I was having a chat with my son who had just started high school.
They were developing a design for a sweatshirt to wear to a national secondary schools cross country running event.
I was delighted to see my son be in the team and be involved at such an early stage of his time at the school.
Even more enlightening was his attitude towards the sweatshirt design.
As he enthusiastically described the approach to me he stated that ”this bit of the design goes here, this bit goes here, and our school crest goes here (patting the left side of his chest) – because that’s where your heart is.”
“Because that’s where your heart is…”
It really made me think.
He’d been at the school for just a couple of months.

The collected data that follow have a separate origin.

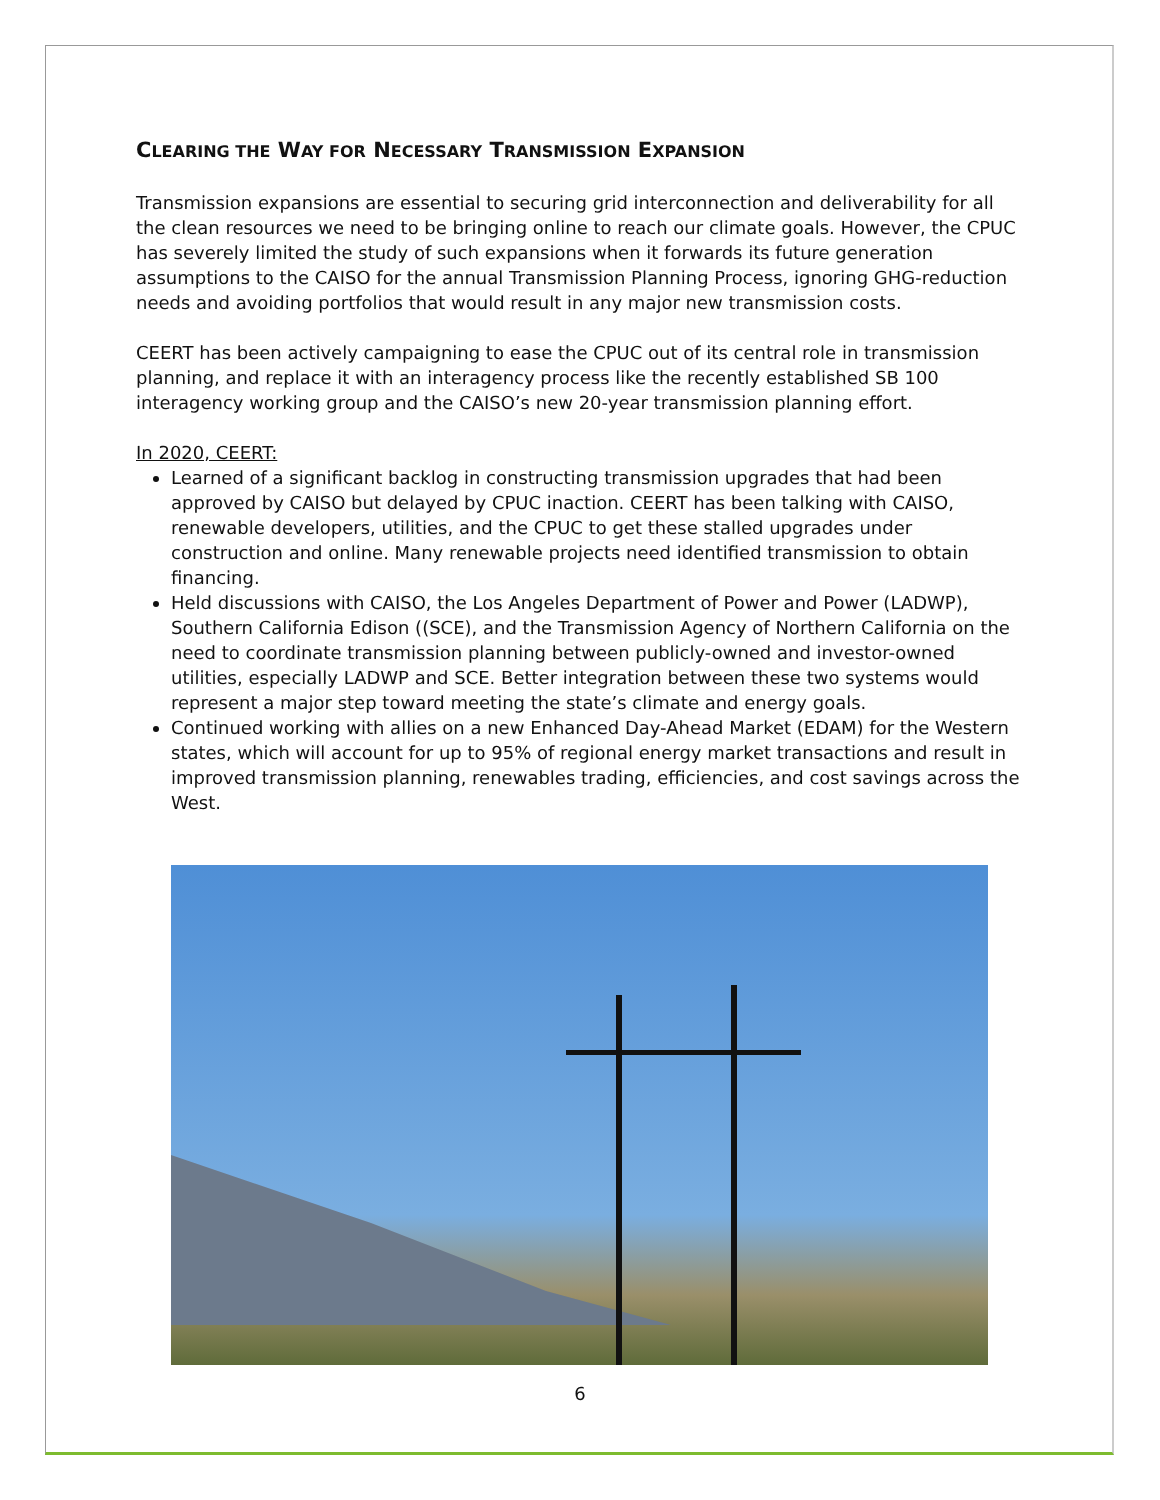CLEARING THE WAY FOR NECESSARY TRANSMISSION EXPANSION
Transmission expansions are essential to securing grid interconnection and deliverability for all the clean resources we need to be bringing online to reach our climate goals. However, the CPUC has severely limited the study of such expansions when it forwards its future generation assumptions to the CAISO for the annual Transmission Planning Process, ignoring GHG-reduction needs and avoiding portfolios that would result in any major new transmission costs.
CEERT has been actively campaigning to ease the CPUC out of its central role in transmission planning, and replace it with an interagency process like the recently established SB 100 interagency working group and the CAISO’s new 20-year transmission planning effort.
In 2020, CEERT:
Learned of a significant backlog in constructing transmission upgrades that had been approved by CAISO but delayed by CPUC inaction. CEERT has been talking with CAISO, renewable developers, utilities, and the CPUC to get these stalled upgrades under construction and online. Many renewable projects need identified transmission to obtain financing.
Held discussions with CAISO, the Los Angeles Department of Power and Power (LADWP), Southern California Edison ((SCE), and the Transmission Agency of Northern California on the need to coordinate transmission planning between publicly-owned and investor-owned utilities, especially LADWP and SCE. Better integration between these two systems would represent a major step toward meeting the state’s climate and energy goals.
Continued working with allies on a new Enhanced Day-Ahead Market (EDAM) for the Western states, which will account for up to 95% of regional energy market transactions and result in improved transmission planning, renewables trading, efficiencies, and cost savings across the West.
6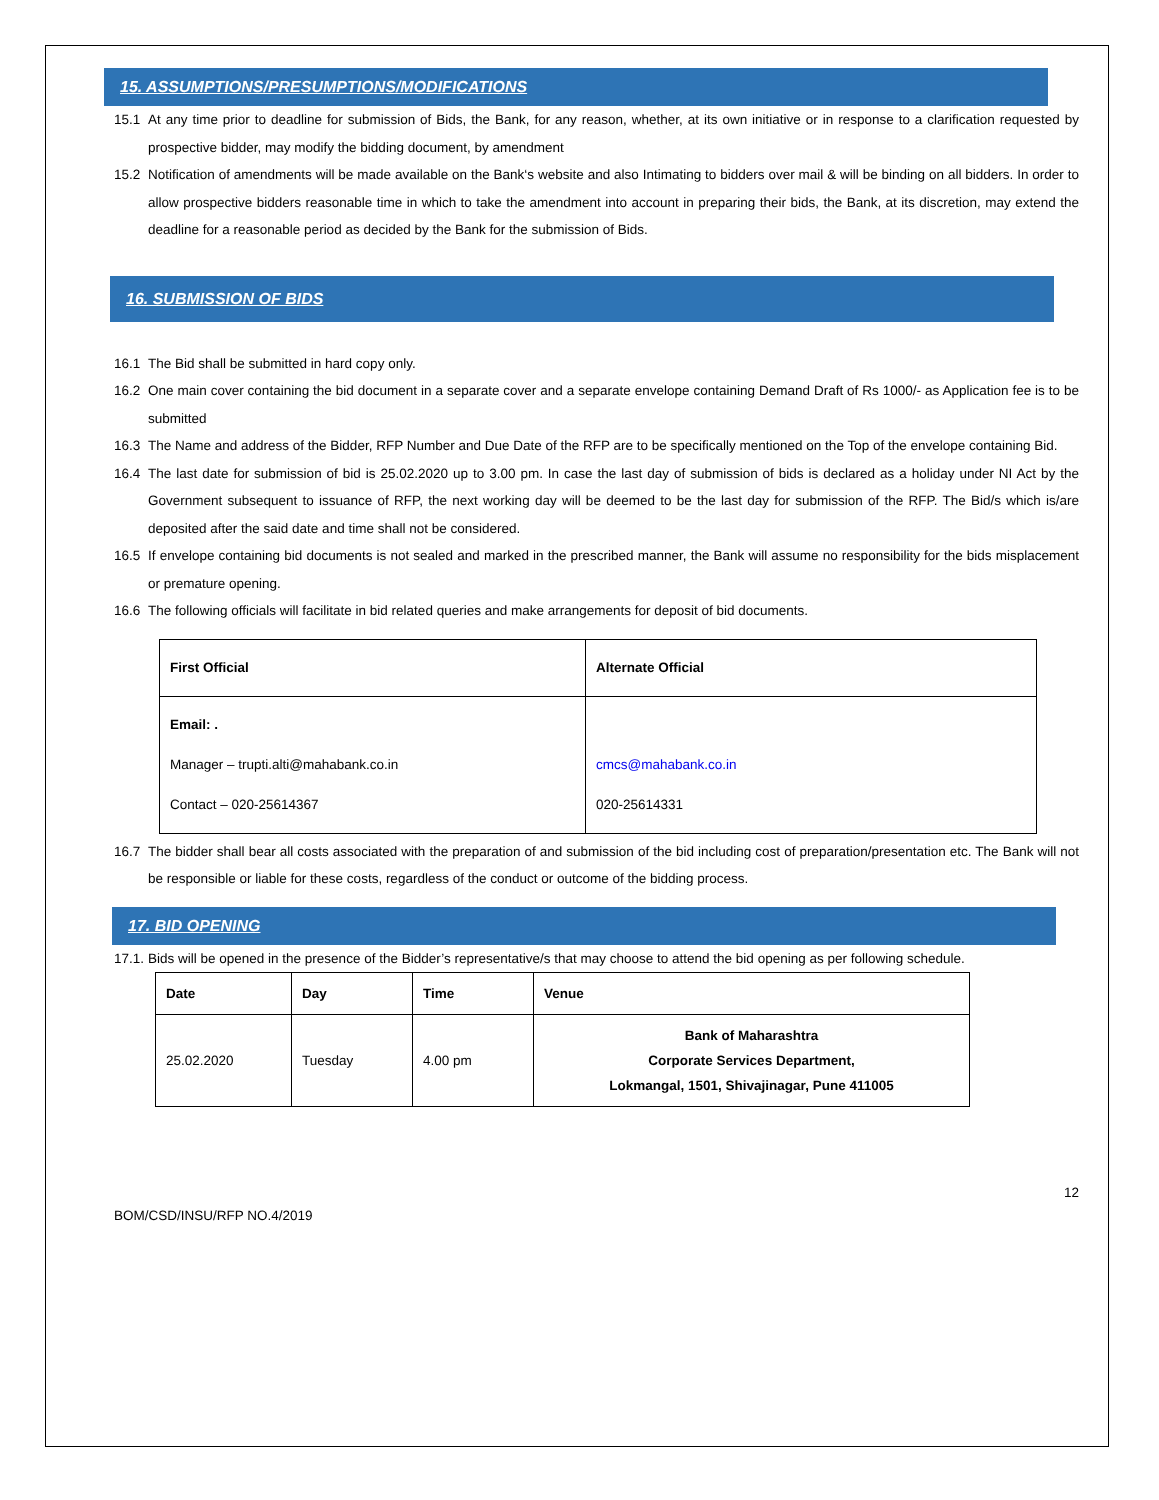15. ASSUMPTIONS/PRESUMPTIONS/MODIFICATIONS
15.1 At any time prior to deadline for submission of Bids, the Bank, for any reason, whether, at its own initiative or in response to a clarification requested by prospective bidder, may modify the bidding document, by amendment
15.2 Notification of amendments will be made available on the Bank‘s website and also Intimating to bidders over mail & will be binding on all bidders. In order to allow prospective bidders reasonable time in which to take the amendment into account in preparing their bids, the Bank, at its discretion, may extend the deadline for a reasonable period as decided by the Bank for the submission of Bids.
16. SUBMISSION OF BIDS
16.1 The Bid shall be submitted in hard copy only.
16.2 One main cover containing the bid document in a separate cover and a separate envelope containing Demand Draft of Rs 1000/- as Application fee is to be submitted
16.3 The Name and address of the Bidder, RFP Number and Due Date of the RFP are to be specifically mentioned on the Top of the envelope containing Bid.
16.4 The last date for submission of bid is 25.02.2020 up to 3.00 pm. In case the last day of submission of bids is declared as a holiday under NI Act by the Government subsequent to issuance of RFP, the next working day will be deemed to be the last day for submission of the RFP. The Bid/s which is/are deposited after the said date and time shall not be considered.
16.5 If envelope containing bid documents is not sealed and marked in the prescribed manner, the Bank will assume no responsibility for the bids misplacement or premature opening.
16.6 The following officials will facilitate in bid related queries and make arrangements for deposit of bid documents.
| First Official | Alternate Official |
| --- | --- |
| Email: . Manager – trupti.alti@mahabank.co.in Contact – 020-25614367 | cmcs@mahabank.co.in 020-25614331 |
16.7 The bidder shall bear all costs associated with the preparation of and submission of the bid including cost of preparation/presentation etc. The Bank will not be responsible or liable for these costs, regardless of the conduct or outcome of the bidding process.
17. BID OPENING
17.1. Bids will be opened in the presence of the Bidder’s representative/s that may choose to attend the bid opening as per following schedule.
| Date | Day | Time | Venue |
| --- | --- | --- | --- |
| 25.02.2020 | Tuesday | 4.00 pm | Bank of Maharashtra Corporate Services Department, Lokmangal, 1501, Shivajinagar, Pune 411005 |
12
BOM/CSD/INSU/RFP NO.4/2019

He’s not being paid to be there. Not being made to go there.
Yet he has such a strong sense of belonging.
There has got to be some lessons for businesses in there. Businesses that have disaffected, disengaged staff (who are paid to be there), but have got no connection to what they do, the business they do it for, or the customers they ultimately provide for.
Businesses often talk about buy-in from internal teams. And they can use enormous amounts of resource trying to persuade them to buy in to the corporate ethos/company culture – often developed from the outside and expected to be picked up and ‘owned’ by internal teams.
Is that the right approach?
What about this sense of connection and belonging that a young teenage boy feels without being asked to.
How does that come about?
There are lessons to be learned from schools.
Lessons of encouragement, of inclusion, of inspiration, of carrying the torch and of setting a standard to which everyone understands and wants to help be a part of.
I know my son is immensely proud of the school he goes to (a public, not a private school) and it goes a long way towards defining who and what he sees himself as.
The approach by his school gives students a solid, supportive platform on which to build themselves and of which they feel a very strong connection to.
Why does this need to stop when we start work?
Perhaps businesses could look towards schools, look at what they do to create a culture of inclusion, support and inspiration. Not insisting on buy-in, but promoting a strong sense of belonging, no matter what your position, your skill set, background, aspirations or ethnicity.
Start with developing a sense of belonging and no-one needs to buy-in.